I tried many things, but ultimately I resorted to disabling all hardware in the BIOS and this got the machine to boot up without a blue screen. The next step was to re-enable everything and then disable one thing at a time. Ultimately, disabling USB was what would allow the machine to boot. So it is apparently a USB driver issue. I booted into Win PE and use DISM to investigate the USB drivers. I didn't see anything unusual, but decided to remove all of the USB hub drivers. The system would then boot BSoD free without USB disabled, however, with no USB hub driver, USB didn't work. After installing the USB drivers from the E5430 driver cab, it worked fine, but to my surprise, it just reinstalled the same USB hub driver I had removed offline. What?
I take a look at the driver stores on the WDS server and, sure enough, it is the same driver file and version I had just installed. Obviously it would be since I imported the drivers to WDS from the exact same driver cab. I decided to take a look at the install image and see what drivers were installed in it. Turns out the install image contained a newer version of the same USB hub driver. I had used a Dell Latitude E5450 to create my base image, so the E5450 drivers are native to the install image. I removed all the USB hub drivers from the install image and set to re-imaging an E5430. This time around there was no blue screen on first boot. USB also worked properly after windows was finally up and running.
Though I don't see it documented anywhere, apparently the newer USB hub driver is not backwards compatible with the older firmware.
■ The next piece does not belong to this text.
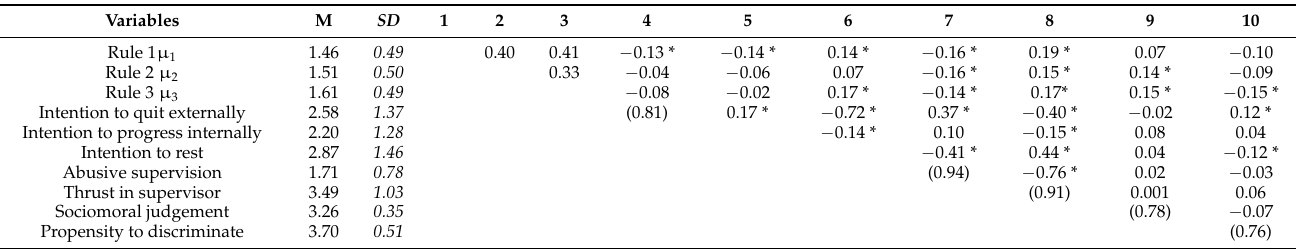
Table 1. Correlation matrix between all variables (Alpha de Cronbach between brakets).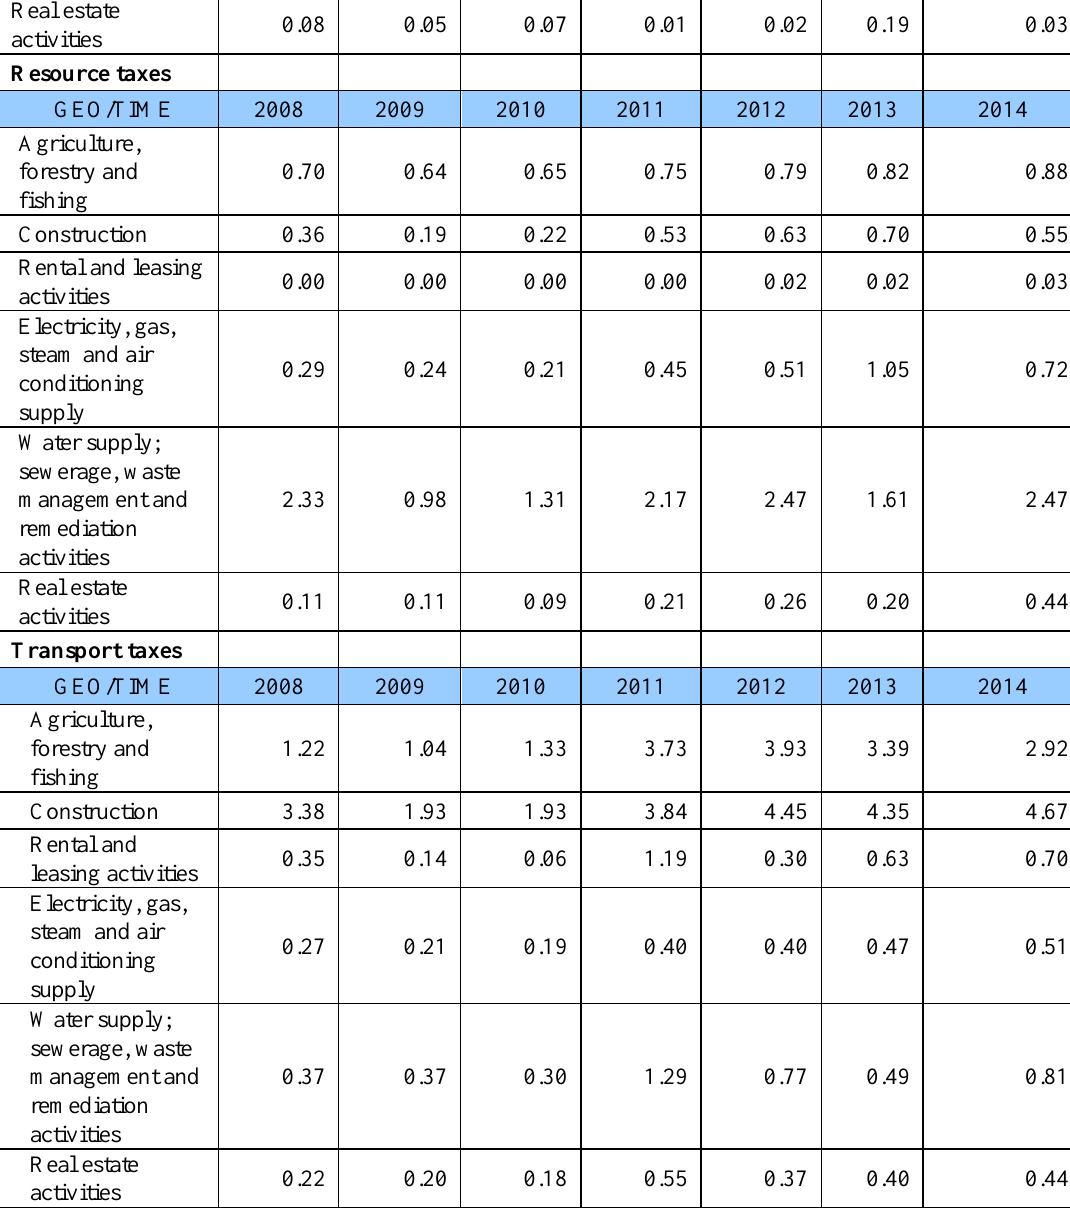
Table 5. Environmental tax revenues in the Baltic States, total, M Euro. Data: Eurostat (n. d.) (last available data on October 17, 2017) [developed by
And, for whatever reason, the OS was choosing the wrong USB hub driver at boot even though the correct one gets chosen during install due to the fact that the newer driver is in the install image.
your post may have saved my life - I've been pulling my hair out with a E6430 for the last week!
ReplyDeleteI'm going to try and remove the USB drivers and see if that fixes the issue.
I had no luck with this on a E5570.
ReplyDeleteGreat Article! Thank you for sharing! Disabling USB inside the BIOS prior to imaging our Dell E6430's got rid of the BSOD! Even more bizarre, I simply re-enabled USB after installing the image and it works perfectly! Thanks again!